You've heard of carpal tunnel and shin splints? (The muscle pulling away from the bone, or the casing getting inflamed). It can happen to ANY muscle/bone connection in the body... and what you're describing sounds like that. I'd be willing to lay money on the table that you ripped your connective tissue from the bone lifting weights, and then further aggravated it with continued lifting and activity.
Been there, done that. (That's how I blew out my knees. Small injury on top of small injury, and never taking the time to fully rest/heal/recuperate. Mine, though, had so many small injuries that I have a whole series of problems, including tears, cysts, fraying, etc. Damage one part, and the rest of them start to fall apart).
There are some serious treatments if you've permanently ripped the connective tissue away from the bone (from blood clot reattachments, to stitching, to shortening the tendons/ligaments, to partial or total joint replacement).
However, IF this is the case; the FIRST line of treatment is to STOP. STOP doing the activities that are making it worse, to let the injuries heal. Once they've healed up all they're gonna, then it's 3-6mo of physical therapy, and the reevaluating.

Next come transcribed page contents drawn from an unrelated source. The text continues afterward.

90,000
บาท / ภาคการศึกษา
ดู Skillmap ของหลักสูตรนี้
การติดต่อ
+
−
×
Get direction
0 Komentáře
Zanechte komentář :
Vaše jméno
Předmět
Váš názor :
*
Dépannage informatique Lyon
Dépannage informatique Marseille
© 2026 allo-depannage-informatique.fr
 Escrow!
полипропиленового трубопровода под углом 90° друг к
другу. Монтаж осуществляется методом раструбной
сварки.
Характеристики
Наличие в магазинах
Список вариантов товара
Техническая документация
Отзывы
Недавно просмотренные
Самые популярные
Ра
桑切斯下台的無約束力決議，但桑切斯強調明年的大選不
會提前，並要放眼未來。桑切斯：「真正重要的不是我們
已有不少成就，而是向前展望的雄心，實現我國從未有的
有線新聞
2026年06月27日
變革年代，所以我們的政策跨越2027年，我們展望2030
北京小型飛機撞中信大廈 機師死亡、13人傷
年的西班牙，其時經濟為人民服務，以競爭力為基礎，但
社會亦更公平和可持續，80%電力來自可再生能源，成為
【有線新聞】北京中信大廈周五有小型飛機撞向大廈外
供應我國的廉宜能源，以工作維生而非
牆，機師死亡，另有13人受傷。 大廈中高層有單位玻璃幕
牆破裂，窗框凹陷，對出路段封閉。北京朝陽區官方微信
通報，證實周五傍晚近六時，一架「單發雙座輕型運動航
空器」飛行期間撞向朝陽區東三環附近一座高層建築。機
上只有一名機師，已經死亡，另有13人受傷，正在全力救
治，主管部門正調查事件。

BUT... while this is the most *probable*/common thing to do, you could actually have done a number on yourself in SEVERAL ways; including not just CT damage, but also/or tearing cartilage (and the resulting pain is *either* from the torn cartilage itself OR from bakers cysts -which form near torn cartilage) in either your hip sockets or the cap of your femur or the cartilage in the front of your pelvis (with pain radiating out to each hip), or your coccyx/lower spine (ditto radiating pain)...tons of possible injuries here that I won't even bother to list, or nerve damage, or torn muscle (not tendons or ligaments), or arthritis, or, or, or.
Which all boils down to seeing your doctor. Because no one can diagnose online.
Go to you GP. From there, they may send you to 1 or more of a few different specialists (orthopedic surgeon, sports med, neurology, rheumatology, etc.). Hands down you'll need xrays (to look for stress fractures / fractures / arthritis / degeneration / partial dislocation / etc). If there's no glowing neon sign saying "Yikes!" in the xrays, it's MRI time to look at the soft tissue (tendons & ligaments), cartilage, muscles, & for any cysts.